I did see a vendir.lock.yml file while making this fix; I'm not sure where it came from, but assuming it was similar to the package-lock.json file mechanism in Node.js, and had similar effects, I removed it, to give the modification to vendir.yml the best chance of taking hold.

This fixed the stability of the cf-api-server and cf-api-worker pods. Great, thanks Nick!

Instability of ccdb migration pod

This didn't happen on my first attempt (where I started to notice the cf-api-server and cf-api-worker issues), but it did on my subsequent attempts, when I'd removed the cluster (with kind delete cluster) and started again. I got timeout issues relating to the pod that seemed to be responsible for some ccdb migration activities (whatever they are).

Digging around it seemed to be possibly related to there not being enough resources allocated to the cluster for it to complete the tasks assigned. So I modified my Docker Engine configuration to increase the RAM and CPU resources as follows:

Docker Engine resource configuration

After starting again, this seemed to fix the timeout issue with this pod.

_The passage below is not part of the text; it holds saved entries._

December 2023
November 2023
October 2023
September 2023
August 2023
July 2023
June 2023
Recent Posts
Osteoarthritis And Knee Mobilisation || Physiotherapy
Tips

More issues with cf-api-server

Once I'd got that out of the way, I noticed that while cf-api-worker was now stable, cf-api-server was still having issues. Looking into the logs, it wasn't the registry-buddy container that was in trouble this time, it was the cf-api-server container itself.

There were logs that ostensibly looked like they were from a Ruby app, and expressed complaints about some missing configuration in the rate_limiter area. I did a quick search within my installation directory and found this to be in a single configuration file:

config/capi/_ytt_lib/capi-k8s-release/config/ccng-config.lib.yml

The pertinent section looked like this:

rate_limiter:
  enabled: false
  per_process_general_limit: 2000
  global_general_limit: 2000
  per_process_unauthenticated_limit: 100
  global_unauthenticated_limit: 1000
  reset_interval_in_minutes: 60

The configuration entries that were apparently missing, according to the log, were general_limit and unauthenticated_limit. Looking around, I found these properties on the Setting the Rate Limit for the Cloud Controller API page in the CF documentation. So they did seem to be valid properties.

It was getting late so I just modified that ccng-config.lib.yml file to add the two missing properties, as copies of the global_ versions that were already there.

I then rebuilt the deployment configuration and deployed once more. This basically involved just running this invocation again:

kapp deploy -a cf -f <(ytt -f config -f ${TMP_DIR}/cf-values.yml)

Note that the deployment configuration rebuild is done by the ytt invocation, which is inside the <( ... ) process substitution part of the invocation.

This seemed to satisfy the cf-api-server into not complaining any more.

Success

At this point, everything became eventually stable. On my laptop, this was taking between 5 and 10 minutes. It remained stable and I was able to authenticate with cf, create an organisation and space, and deploy (via cf push) a simple test app.

That was quite a journey, and I've learned a lot along the way. Now comes the real learning, at the Cloud Foundry administrative level!